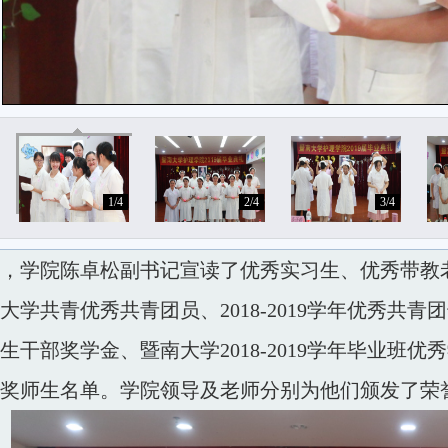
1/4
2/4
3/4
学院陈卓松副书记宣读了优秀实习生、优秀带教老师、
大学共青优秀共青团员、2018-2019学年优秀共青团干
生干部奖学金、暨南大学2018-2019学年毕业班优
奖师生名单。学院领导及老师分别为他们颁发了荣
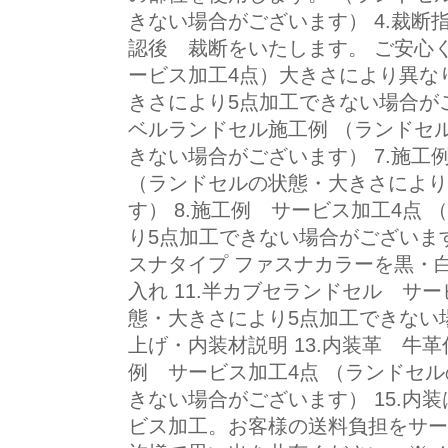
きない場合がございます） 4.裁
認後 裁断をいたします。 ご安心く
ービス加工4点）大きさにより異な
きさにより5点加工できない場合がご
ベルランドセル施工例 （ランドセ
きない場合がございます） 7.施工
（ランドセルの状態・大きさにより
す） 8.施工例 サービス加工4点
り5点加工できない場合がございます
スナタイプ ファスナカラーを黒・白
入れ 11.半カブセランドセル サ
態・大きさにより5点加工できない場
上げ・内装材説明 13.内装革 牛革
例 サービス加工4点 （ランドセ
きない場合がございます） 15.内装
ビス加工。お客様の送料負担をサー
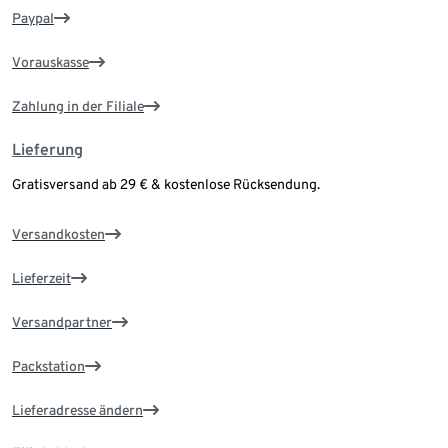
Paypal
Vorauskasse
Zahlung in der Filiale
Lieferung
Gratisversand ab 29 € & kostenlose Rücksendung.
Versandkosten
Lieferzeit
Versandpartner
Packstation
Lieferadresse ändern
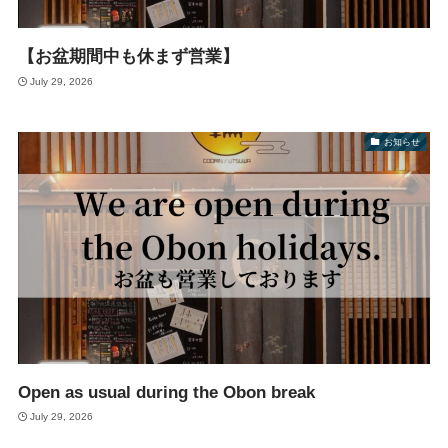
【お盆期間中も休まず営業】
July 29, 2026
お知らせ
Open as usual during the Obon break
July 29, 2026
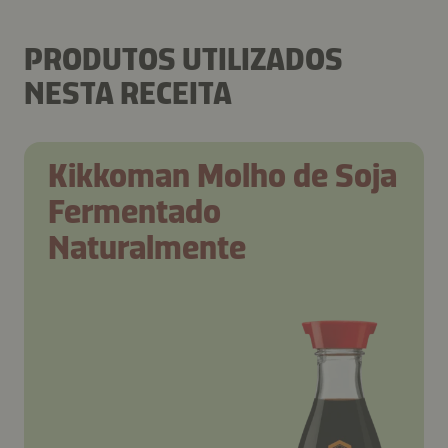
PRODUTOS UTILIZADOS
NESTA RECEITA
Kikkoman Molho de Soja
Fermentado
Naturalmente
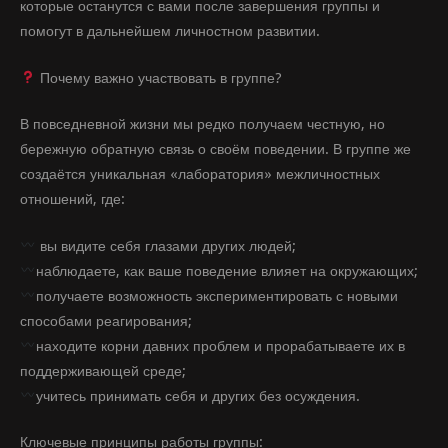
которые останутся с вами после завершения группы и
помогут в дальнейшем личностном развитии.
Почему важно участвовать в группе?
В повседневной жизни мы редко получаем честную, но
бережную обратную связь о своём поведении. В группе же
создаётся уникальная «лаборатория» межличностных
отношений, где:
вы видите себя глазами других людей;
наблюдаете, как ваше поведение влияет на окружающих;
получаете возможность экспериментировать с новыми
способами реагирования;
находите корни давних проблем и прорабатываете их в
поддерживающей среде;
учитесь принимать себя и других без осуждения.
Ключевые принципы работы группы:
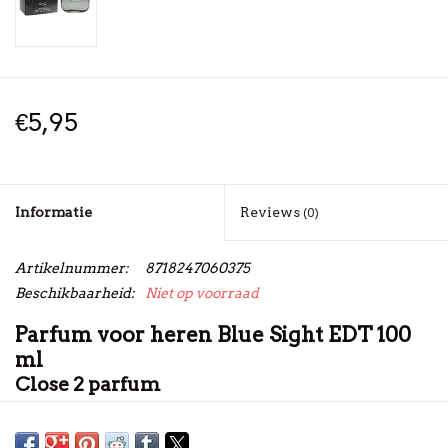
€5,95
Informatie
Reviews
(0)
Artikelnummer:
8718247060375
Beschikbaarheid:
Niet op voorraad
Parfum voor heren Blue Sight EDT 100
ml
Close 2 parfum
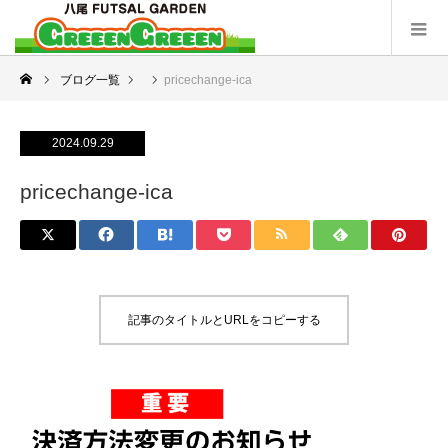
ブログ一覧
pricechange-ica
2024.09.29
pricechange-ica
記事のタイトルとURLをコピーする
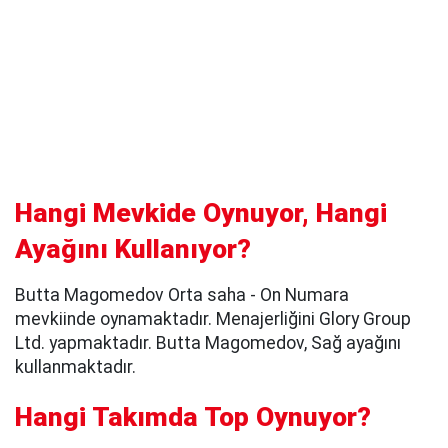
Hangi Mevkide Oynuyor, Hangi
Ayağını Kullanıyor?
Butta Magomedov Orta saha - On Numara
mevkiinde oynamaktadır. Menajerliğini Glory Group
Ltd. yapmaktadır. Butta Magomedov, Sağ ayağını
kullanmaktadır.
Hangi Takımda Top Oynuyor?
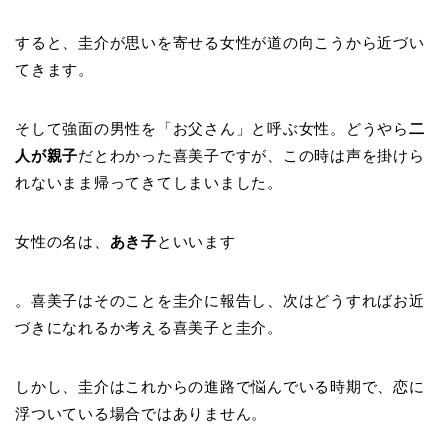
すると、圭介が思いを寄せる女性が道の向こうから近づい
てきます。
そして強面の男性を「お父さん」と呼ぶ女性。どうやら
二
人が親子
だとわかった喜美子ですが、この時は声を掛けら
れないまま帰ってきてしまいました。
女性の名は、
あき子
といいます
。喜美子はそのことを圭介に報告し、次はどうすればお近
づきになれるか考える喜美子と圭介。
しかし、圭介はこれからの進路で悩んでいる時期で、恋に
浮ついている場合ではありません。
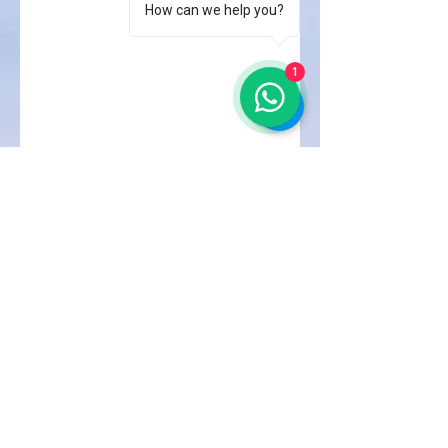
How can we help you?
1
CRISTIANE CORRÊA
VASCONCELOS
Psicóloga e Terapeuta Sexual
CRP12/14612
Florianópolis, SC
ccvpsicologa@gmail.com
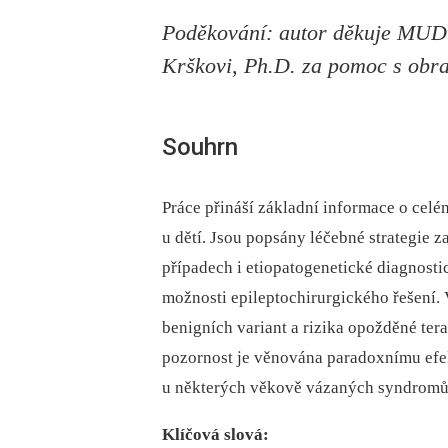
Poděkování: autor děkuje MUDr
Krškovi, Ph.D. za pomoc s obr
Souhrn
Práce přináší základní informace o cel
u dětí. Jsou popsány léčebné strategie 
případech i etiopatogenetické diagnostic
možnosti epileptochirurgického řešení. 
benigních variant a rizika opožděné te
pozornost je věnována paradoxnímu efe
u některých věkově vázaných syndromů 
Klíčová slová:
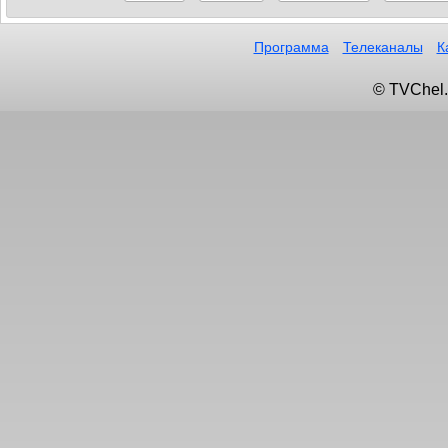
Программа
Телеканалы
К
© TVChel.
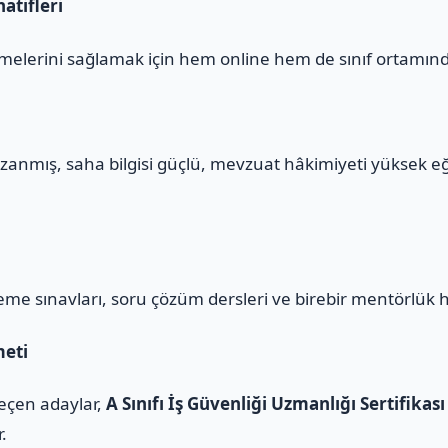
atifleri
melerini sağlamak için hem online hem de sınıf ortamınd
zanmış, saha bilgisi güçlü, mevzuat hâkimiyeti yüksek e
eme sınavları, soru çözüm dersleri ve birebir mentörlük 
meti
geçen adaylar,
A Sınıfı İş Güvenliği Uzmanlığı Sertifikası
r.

--

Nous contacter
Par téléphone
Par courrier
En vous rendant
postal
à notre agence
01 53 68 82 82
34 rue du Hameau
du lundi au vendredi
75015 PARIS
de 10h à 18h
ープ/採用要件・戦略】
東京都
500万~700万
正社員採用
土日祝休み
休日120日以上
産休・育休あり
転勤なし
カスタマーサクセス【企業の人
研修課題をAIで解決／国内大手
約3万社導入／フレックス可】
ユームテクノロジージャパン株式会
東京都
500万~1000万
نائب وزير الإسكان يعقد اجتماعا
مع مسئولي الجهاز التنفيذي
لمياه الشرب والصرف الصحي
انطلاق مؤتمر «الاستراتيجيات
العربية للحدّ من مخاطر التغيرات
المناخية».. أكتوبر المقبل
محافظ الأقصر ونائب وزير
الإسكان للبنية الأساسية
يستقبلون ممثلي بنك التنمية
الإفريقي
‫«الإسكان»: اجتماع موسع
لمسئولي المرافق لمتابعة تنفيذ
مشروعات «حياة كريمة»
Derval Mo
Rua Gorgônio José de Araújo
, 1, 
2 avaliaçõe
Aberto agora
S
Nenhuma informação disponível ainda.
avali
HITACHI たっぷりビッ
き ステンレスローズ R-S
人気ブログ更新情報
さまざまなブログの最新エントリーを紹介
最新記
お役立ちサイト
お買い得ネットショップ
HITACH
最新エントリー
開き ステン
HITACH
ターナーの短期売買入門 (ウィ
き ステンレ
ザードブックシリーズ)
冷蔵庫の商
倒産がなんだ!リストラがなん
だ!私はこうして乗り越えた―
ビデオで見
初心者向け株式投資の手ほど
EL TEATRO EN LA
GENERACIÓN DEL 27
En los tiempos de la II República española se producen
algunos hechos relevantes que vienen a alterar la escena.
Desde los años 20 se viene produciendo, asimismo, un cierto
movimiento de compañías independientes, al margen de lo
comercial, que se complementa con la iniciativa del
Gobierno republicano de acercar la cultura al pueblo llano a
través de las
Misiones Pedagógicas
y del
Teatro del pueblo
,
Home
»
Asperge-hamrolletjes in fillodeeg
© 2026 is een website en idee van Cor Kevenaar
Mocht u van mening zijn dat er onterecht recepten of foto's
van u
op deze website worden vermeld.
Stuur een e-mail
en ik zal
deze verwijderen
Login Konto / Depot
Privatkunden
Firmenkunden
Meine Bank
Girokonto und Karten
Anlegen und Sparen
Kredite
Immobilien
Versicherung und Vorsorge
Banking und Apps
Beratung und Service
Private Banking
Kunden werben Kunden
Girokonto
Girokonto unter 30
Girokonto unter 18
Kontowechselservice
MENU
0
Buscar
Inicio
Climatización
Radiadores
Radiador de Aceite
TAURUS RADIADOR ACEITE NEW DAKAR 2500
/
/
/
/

* * *

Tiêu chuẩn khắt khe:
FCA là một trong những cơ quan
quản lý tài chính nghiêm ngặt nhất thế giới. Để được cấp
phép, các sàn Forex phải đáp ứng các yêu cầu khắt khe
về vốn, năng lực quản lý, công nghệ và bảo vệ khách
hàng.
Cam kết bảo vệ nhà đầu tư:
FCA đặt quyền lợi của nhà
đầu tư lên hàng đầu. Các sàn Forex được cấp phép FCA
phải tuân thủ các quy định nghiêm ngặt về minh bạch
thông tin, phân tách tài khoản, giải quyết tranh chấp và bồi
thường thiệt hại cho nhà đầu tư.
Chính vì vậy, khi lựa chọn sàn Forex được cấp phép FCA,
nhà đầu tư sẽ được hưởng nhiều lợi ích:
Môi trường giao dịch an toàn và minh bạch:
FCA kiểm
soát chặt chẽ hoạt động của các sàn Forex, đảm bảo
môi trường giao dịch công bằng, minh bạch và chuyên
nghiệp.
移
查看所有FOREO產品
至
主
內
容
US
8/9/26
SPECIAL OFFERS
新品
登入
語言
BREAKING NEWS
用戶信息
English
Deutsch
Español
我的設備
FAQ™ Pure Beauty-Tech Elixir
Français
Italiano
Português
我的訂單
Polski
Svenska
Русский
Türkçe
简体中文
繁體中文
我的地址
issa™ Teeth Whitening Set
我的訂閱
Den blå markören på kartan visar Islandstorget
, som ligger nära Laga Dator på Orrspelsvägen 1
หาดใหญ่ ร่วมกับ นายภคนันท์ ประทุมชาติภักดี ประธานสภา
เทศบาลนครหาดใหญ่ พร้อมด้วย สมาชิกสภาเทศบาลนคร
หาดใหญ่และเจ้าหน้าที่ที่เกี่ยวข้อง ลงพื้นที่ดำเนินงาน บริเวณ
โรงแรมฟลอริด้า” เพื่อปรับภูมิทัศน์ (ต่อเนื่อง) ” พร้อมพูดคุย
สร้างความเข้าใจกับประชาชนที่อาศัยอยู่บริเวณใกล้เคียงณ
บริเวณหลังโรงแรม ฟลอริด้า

INSTRUCTION: From the listing above, pick out and copy every line that contains the word "nghiêm".

RESPONSE TO THE TASK:
quản lý tài chính nghiêm ngặt nhất thế giới. Để được cấp
phải tuân thủ các quy định nghiêm ngặt về minh bạch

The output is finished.